▸ WORK INSTRUCTIONS: Select from the data all lines with the word "center".

▸ DATA EXCERPT:
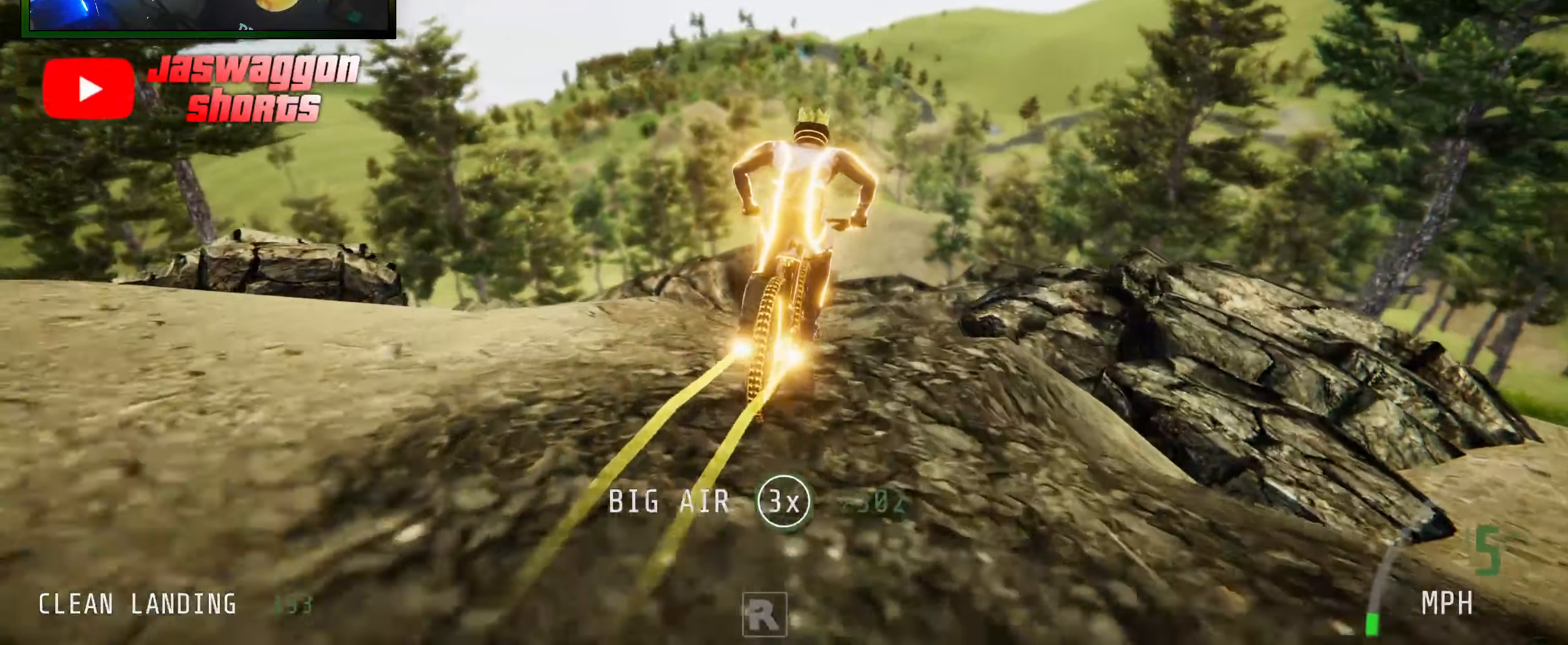
{"buttons": ["L2"], "left_stick": "down-right", "right_stick": "up", "events": [[217, "left_stick", "down-right"], [217, "right_stick", "up"]]}
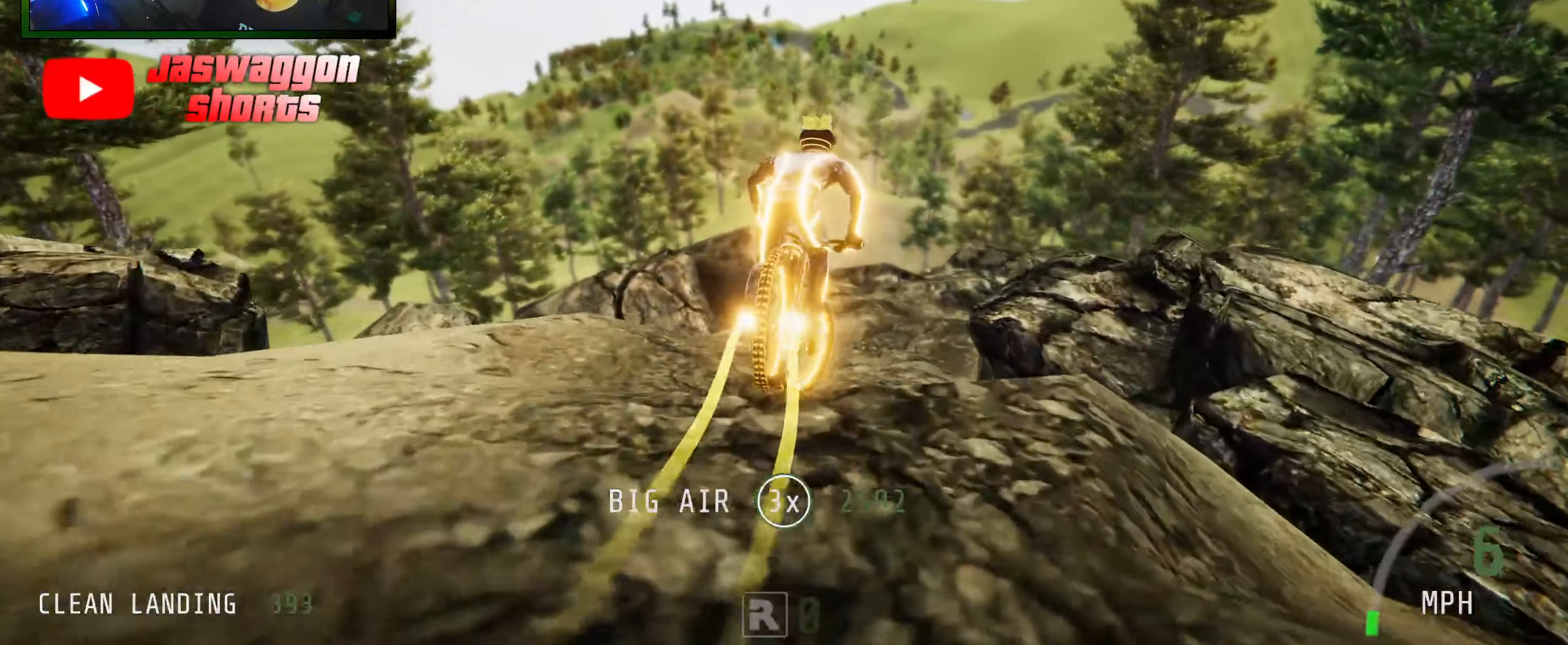
{"buttons": ["L2"], "left_stick": "down-left", "right_stick": "center", "events": [[134, "left_stick", "down-left"], [134, "right_stick", "center"]]}
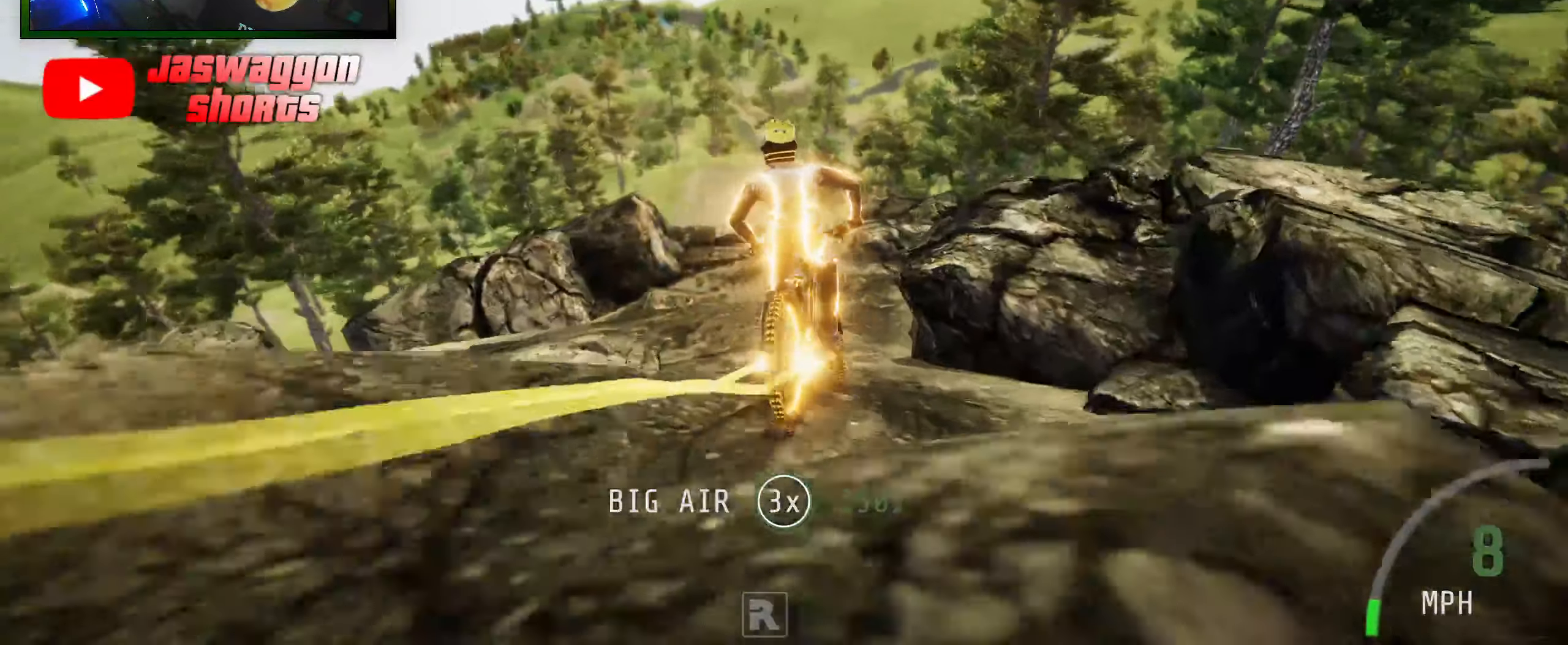
{"buttons": ["L2"], "left_stick": "down-right", "right_stick": "up", "events": [[217, "left_stick", "down"], [317, "left_stick", "down-right"], [317, "right_stick", "up"]]}
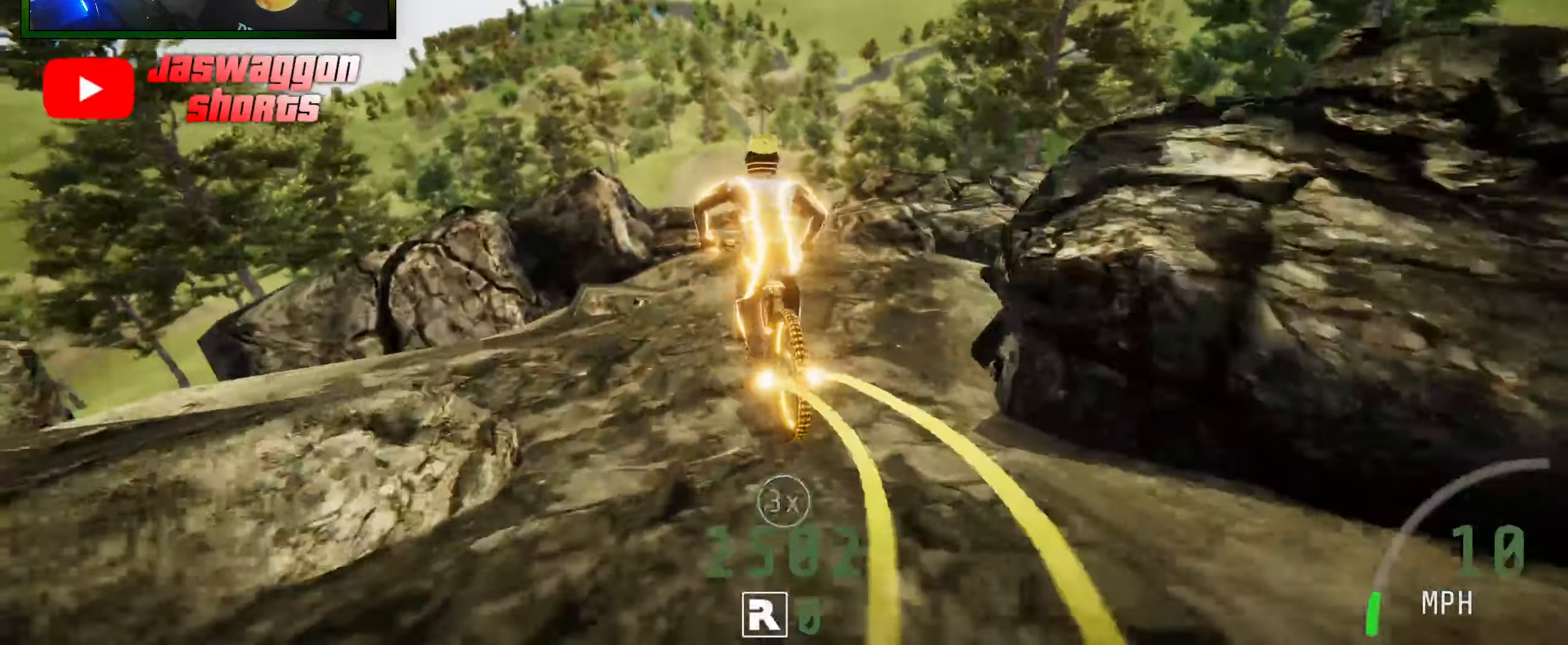
{"buttons": ["L2"], "left_stick": "down-left", "right_stick": "center", "events": [[184, "right_stick", "center"], [200, "left_stick", "down-left"]]}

▸ SOLVED PROBLEM:
{"buttons": ["L2"], "left_stick": "down-left", "right_stick": "center", "events": [[134, "left_stick", "down-left"], [134, "right_stick", "center"]]}
{"buttons": ["L2"], "left_stick": "down-left", "right_stick": "center", "events": [[184, "right_stick", "center"], [200, "left_stick", "down-left"]]}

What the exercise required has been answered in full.